Северовьетнамские врачи оперировали Ландеру руку в госпитале на окраине Ханоя. Госпиталь – здание с голыми ободранными стенами и выбитыми окнами, в проемах вместо стекол – бамбуковые циновки. Врачи не очень хорошо справились со своей задачей. Оперировавший Ландера хирург с глазами, красными от вечного недосыпания, понятия не имел о косметической хирургии. Кроме того, у него было очень мало обезболивающих средств. Зато хватало лигатуры, проволоки из нержавеющей стали и терпения. И он делал, что мог, долго и тщательно трудясь над паукообразной уродиной, распластанной перед ним на операционном столе. В результате ему удалось вернуть руку к жизни – она снова могла функционировать. Хирург говорил по-английски и пользовался любой возможностью попрактиковаться в языке. Оперируя, он вел с Ландером долгие и до безумия скучные беседы.

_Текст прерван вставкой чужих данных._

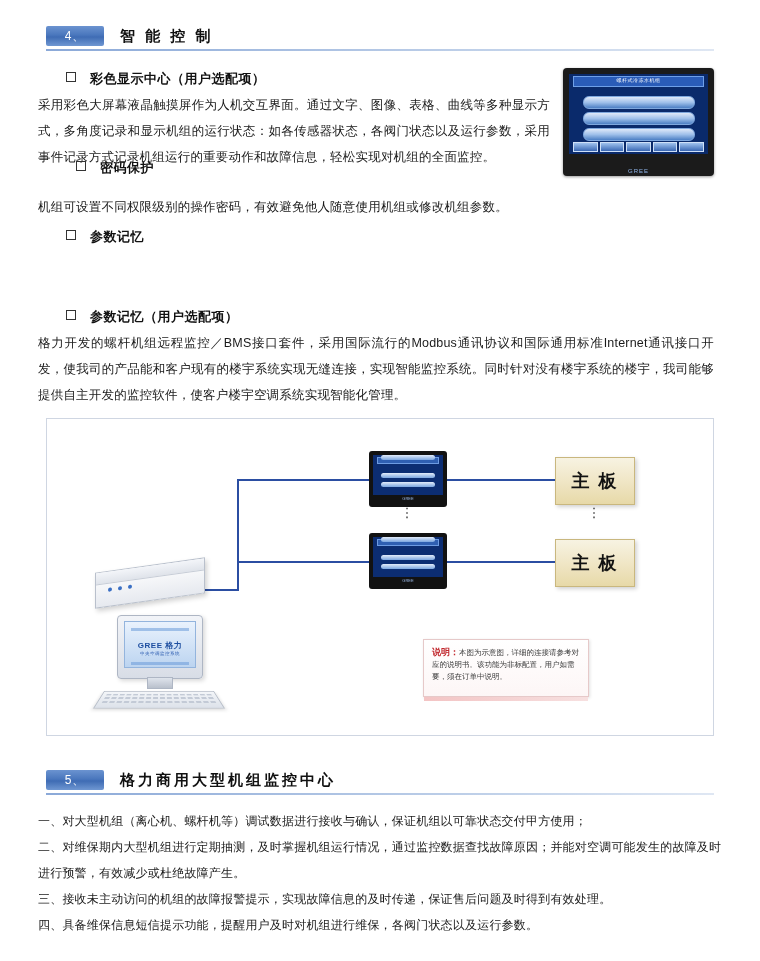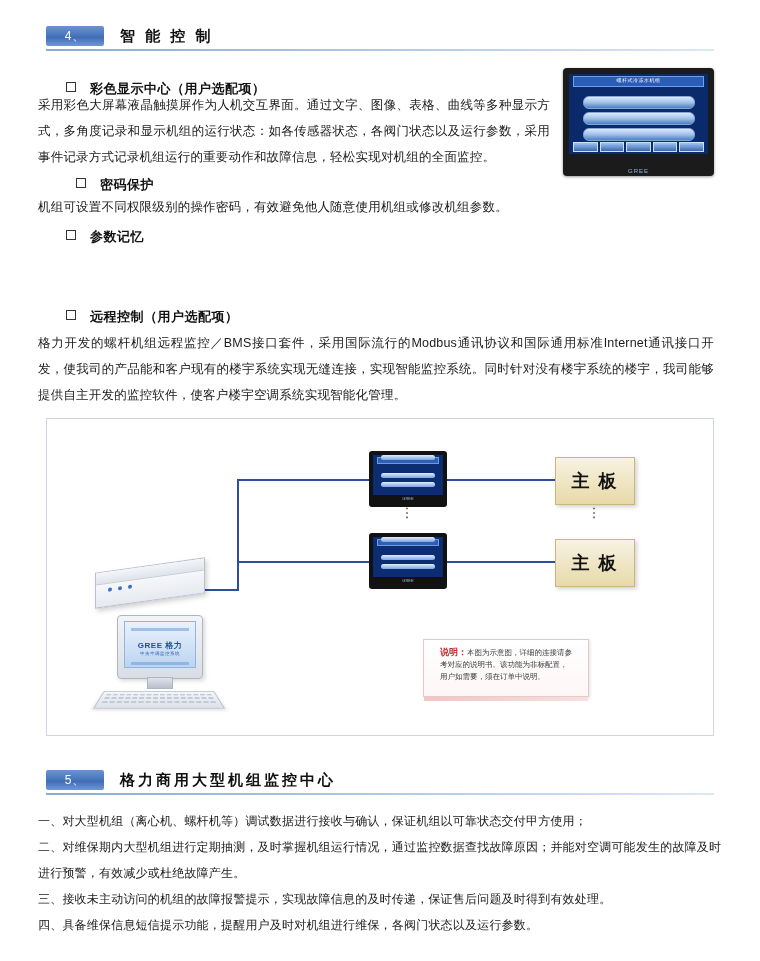--- a/index.html
+++ b/index.html
@@ -273,21 +273,21 @@
   }
 
   
   .note {
     position: absolute;
     left: 376px; top: 220px;
     width: 166px; height: 58px;
     background: linear-gradient(to bottom, #ffffff, #fdf6f6);
     border: 1px solid #e6c9c9;
     box-shadow: 1px 1px 3px rgba(0,0,0,.12);
-    padding: 6px 16px;
+    padding: 6px 8px;
     box-sizing: border-box;
     font-size: 7.5px;
     line-height: 12px;
     color: #3a3a3a;
   }
   .note .nt {
     color: #c1272d; font-weight: bold; font-size: 9px;
   }
   .note .nbar {
     position: absolute; left: 0; right: 0; bottom: -5px; height: 4px;
@@ -307,21 +307,21 @@
 <body>
 
 <div class="page">
 
   <div class="section-head" style="top:26px;">
     <div class="numbox">4、</div>
     <div class="stitle">智 能 控 制</div>
     <div class="rule"></div>
   </div>
 
-  <div class="bullet-head" style="left:66px; top:80px;">
+  <div class="bullet-head" style="left:66px; top:70px;">
     <span class="sq"></span><span>彩色显示中心（用户选配项）</span>
   </div>
   <div class="para" style="left:38px; top:92px; width:512px;">采用彩色大屏幕液晶触摸屏作为人机交互界面。通过文字、图像、表格、曲线等多种显示方式，多角度记录和显示机组的运行状态：如各传感器状态，各阀门状态以及运行参数，采用事件记录方式记录机组运行的重要动作和故障信息，轻松实现对机组的全面监控。</div>
 
   <div class="hmi-photo">
     <div class="screen">
       <div class="topbar"></div>
       <div class="ttl">螺杆式冷冻水机组</div>
       <div class="cyl c1"></div>
       <div class="cyl c2"></div>
@@ -330,31 +330,31 @@
         <i></i>
           <i></i>
           <i></i>
           <i></i>
           <i></i>
       </div>
     </div>
     <div class="brand">GREE</div>
   </div>
 
-  <div class="bullet-head" style="left:66px; top:176px;padding-left:10px;">
+  <div class="bullet-head" style="left:66px; top:159px;padding-left:10px;">
     <span class="sq"></span><span>密码保护</span>
   </div>
   <div class="para" style="left:38px; top:194px; width:676px;">机组可设置不同权限级别的操作密码，有效避免他人随意使用机组或修改机组参数。</div>
 
   <div class="bullet-head" style="left:66px; top:228px;">
     <span class="sq"></span><span>参数记忆</span>
   </div>
 
   <div class="bullet-head" style="left:66px; top:308px;">
-    <span class="sq"></span><span>远程控制（用户选配项）</span>
+    <span class="sq"></span><span>参数记忆（用户选配项）</span>
   </div>
   <div class="para" style="left:38px; top:330px; width:676px;">格力开发的螺杆机组远程监控／BMS接口套件，采用国际流行的Modbus通讯协议和国际通用标准Internet通讯接口开发，使我司的产品能和客户现有的楼宇系统实现无缝连接，实现智能监控系统。同时针对没有楼宇系统的楼宇，我司能够提供自主开发的监控软件，使客户楼宇空调系统实现智能化管理。</div>
 
   <div class="diagram">
 
     <div class="wire d-abs" style="left:190px; top:60px; width:2px; height:112px;"></div>
     <div class="wire d-abs" style="left:190px; top:60px; width:132px; height:2px;"></div>
     <div class="wire d-abs" style="left:190px; top:142px; width:132px; height:2px;"></div>
     <div class="wire d-abs" style="left:400px; top:60px; width:108px; height:2px;"></div>
     <div class="wire d-abs" style="left:400px; top:142px; width:108px; height:2px;"></div>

Ландер, отчаянно искавший, чем бы занять мысли во время операции, и глядевший по сторонам, только бы не смотреть на собственную руку, вдруг заметил в углу операционной старый французский аппарат искусственного дыхания, явно давно стоявший без дела. Он приводился в действие мотором, который работал на постоянном токе и вращал эксцентрик, приводивший в движение искусственные легкие. Ландер – горло у него порой перехватывало от боли – спросил, что случилось с аппаратом.

– Мотор сгорел, – объяснил хирург, – и никто не знает, как его починить.

Это был прекрасный способ отвлечься и хоть на миг забыть о боли, и Майкл пустился в рассуждения об обкладках конденсаторов разного рода и о том, как следует перематывать катушки. Пот градом катился по его лицу.

– А вы что, сможете его починить? – Хирург наморщил лоб. Он пытался справиться с крохотным узелком. Не больше головки светлячка. Не толще зубного нерва. Но огромнее раскаленного добела солнечного шара.

– Да, – ответил Ландер и стал рассказывать врачу о медной проволоке и катушках; некоторые слова он обрывал на середине.

– Ну вот, – произнес хирург. – На сегодня все.

В большинстве своем американские военнопленные вели себя, с точки зрения военного командования, весьма достойно. Они прождали столько лет, чтобы вернуться на родину и по-прежнему четко салютовать ей, держа недрогнувшие ладони наискось у запавших на изможденных лицах глаз. Это были решительные парни, жизнерадостные, способные быстро восстанавливать душевные силы. Люди с идеалами.

Именно таким был и полковник Де Йонг. Когда он вышел из одиночки и снова возглавил военнопленных лагеря, то весил всего пятьдесят шесть килограммов. Глубоко запавшие глаза его под обтянутым иссохшей кожей лбом горели алым пламенем, словно глаза христианского мученика, отражающие пламя сжигающего его костра. Но он не вынес своего приговора Ландеру, пока не увидел его в камере с мотком медной проволоки, за починкой какого-то мотора для северовьетнамцев. А рядом с ним – тарелку с рыбьими костями.